Quantum ergodicity is a generic property of the eigenstates of quantum systems whose classical counterparts are ergodic. It has been shown for many different systems that, after excluding an insignificant proportion of the exceptional eigenstates, the remaining eigenstates become equidistributed in the high energy limit.
Despite being one of the few questions in quantum chaos that have been mathematically proved in very general settings, the answer to the question of quantum ergodicity remains elusive for quantum graphs. In fact, the question itself is not entirely clear.

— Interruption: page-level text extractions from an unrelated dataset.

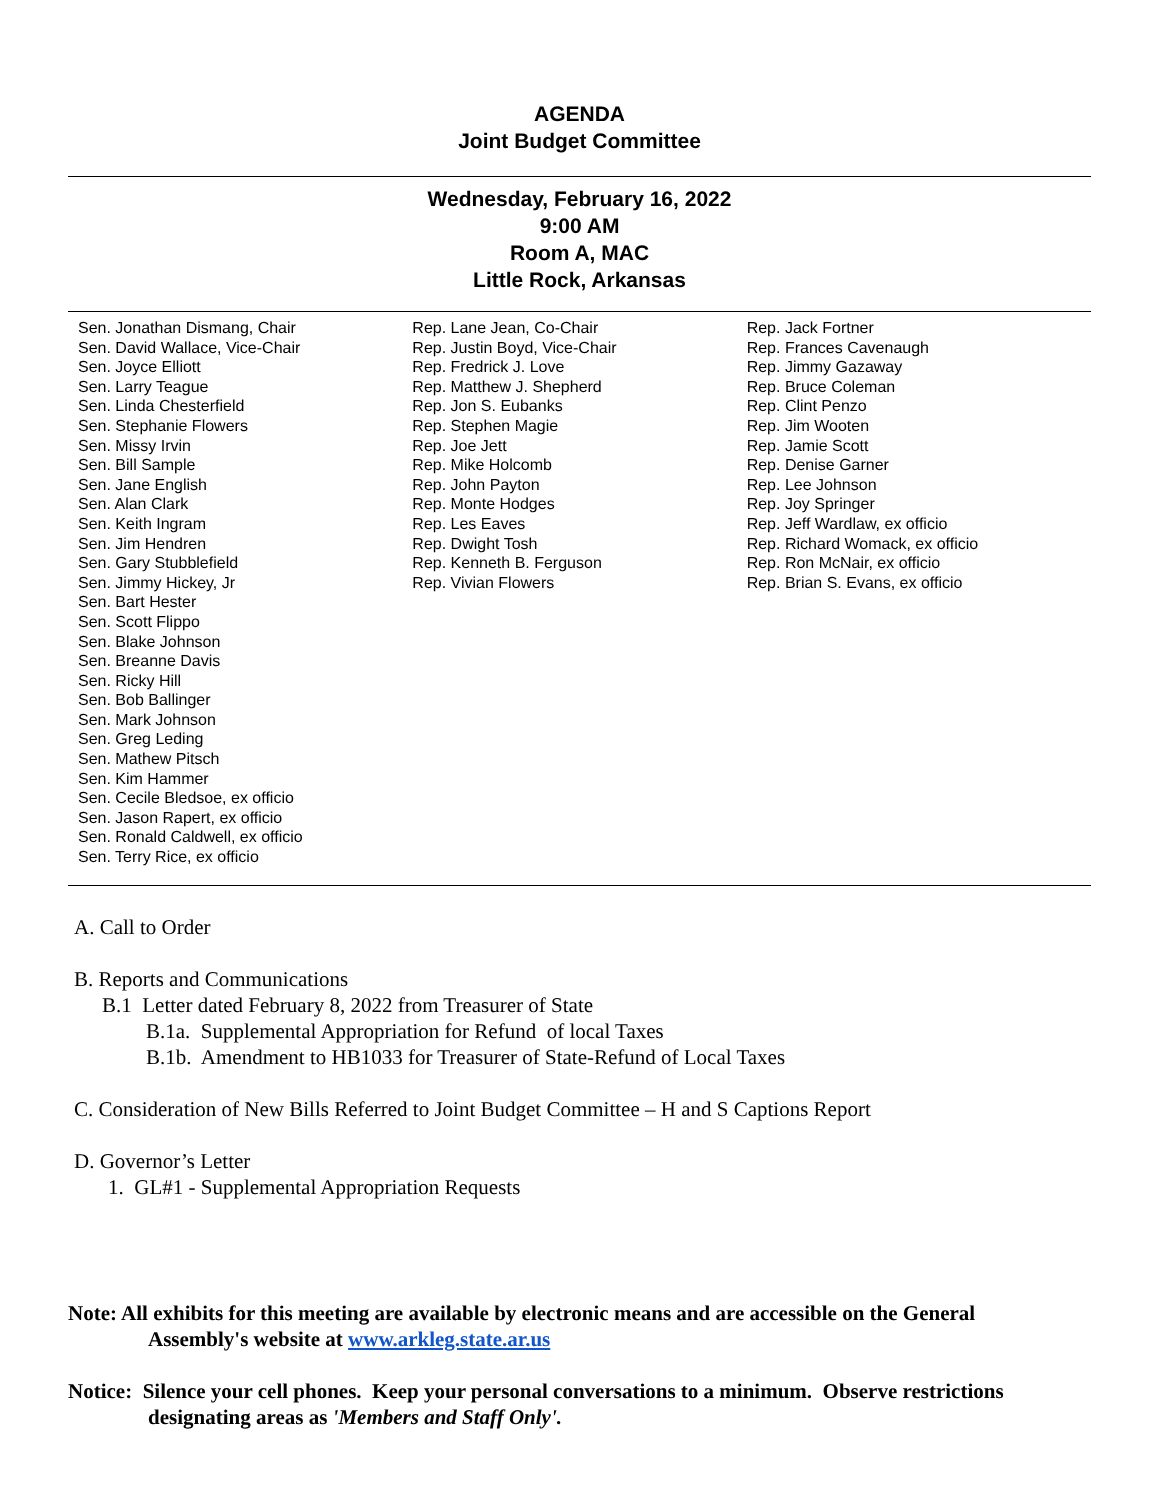AGENDA
Joint Budget Committee
Wednesday, February 16, 2022
9:00 AM
Room A, MAC
Little Rock, Arkansas
Sen. Jonathan Dismang, Chair
Sen. David Wallace, Vice-Chair
Sen. Joyce Elliott
Sen. Larry Teague
Sen. Linda Chesterfield
Sen. Stephanie Flowers
Sen. Missy Irvin
Sen. Bill Sample
Sen. Jane English
Sen. Alan Clark
Sen. Keith Ingram
Sen. Jim Hendren
Sen. Gary Stubblefield
Sen. Jimmy Hickey, Jr
Sen. Bart Hester
Sen. Scott Flippo
Sen. Blake Johnson
Sen. Breanne Davis
Sen. Ricky Hill
Sen. Bob Ballinger
Sen. Mark Johnson
Sen. Greg Leding
Sen. Mathew Pitsch
Sen. Kim Hammer
Sen. Cecile Bledsoe, ex officio
Sen. Jason Rapert, ex officio
Sen. Ronald Caldwell, ex officio
Sen. Terry Rice, ex officio
Rep. Lane Jean, Co-Chair
Rep. Justin Boyd, Vice-Chair
Rep. Fredrick J. Love
Rep. Matthew J. Shepherd
Rep. Jon S. Eubanks
Rep. Stephen Magie
Rep. Joe Jett
Rep. Mike Holcomb
Rep. John Payton
Rep. Monte Hodges
Rep. Les Eaves
Rep. Dwight Tosh
Rep. Kenneth B. Ferguson
Rep. Vivian Flowers
Rep. Jack Fortner
Rep. Frances Cavenaugh
Rep. Jimmy Gazaway
Rep. Bruce Coleman
Rep. Clint Penzo
Rep. Jim Wooten
Rep. Jamie Scott
Rep. Denise Garner
Rep. Lee Johnson
Rep. Joy Springer
Rep. Jeff Wardlaw, ex officio
Rep. Richard Womack, ex officio
Rep. Ron McNair, ex officio
Rep. Brian S. Evans, ex officio
A. Call to Order
B. Reports and Communications
B.1 Letter dated February 8, 2022 from Treasurer of State
B.1a. Supplemental Appropriation for Refund of local Taxes
B.1b. Amendment to HB1033 for Treasurer of State-Refund of Local Taxes
C. Consideration of New Bills Referred to Joint Budget Committee – H and S Captions Report
D. Governor’s Letter
1. GL#1 - Supplemental Appropriation Requests
Note: All exhibits for this meeting are available by electronic means and are accessible on the General
Assembly's website at www.arkleg.state.ar.us
Notice: Silence your cell phones. Keep your personal conversations to a minimum. Observe restrictions
designating areas as 'Members and Staff Only'.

In this talk we will attempt to review what is known about the question. The first fundamental fact is that the eignestates of any fixed quantum graph are not quantum ergodic: one needs to take sequences of graphs to see equidistribution. Then we discuss a negative result for a sequence of graphs that is well understood: the star graphs. We show that the eigenstates of the star graphs do not equidistribute.
Finally, we discuss a positive result for a family of quantum graphs that are obtained from ergodic one-dimensional maps of an interval using a procedure introduced by Pakonski et al. As observables we take the L_2 functions on the interval. The proof is based on the periodic orbit expansion of a majorant of the quantum variance.
More precisely, given a one-dimensional, Lebesgue measure-preserving map of an interval, we consider an increasingly refined sequence of partitions of the interval. To this sequence we associate a sequence of graphs whose vertices correspond to elements of the partitions and whose classical analogues (in the sense of Kottos and Smilansky) are approximating the Perron-Frobenius operator corresponding to the above map. We show that, except possibly for a subsequence of density 0, the eigenstates of the quantum graphs equidistribute in the limit of large graphs.
This talk is based on the joint works with Jon Keating, Uzy Smilansky, Brian Winn.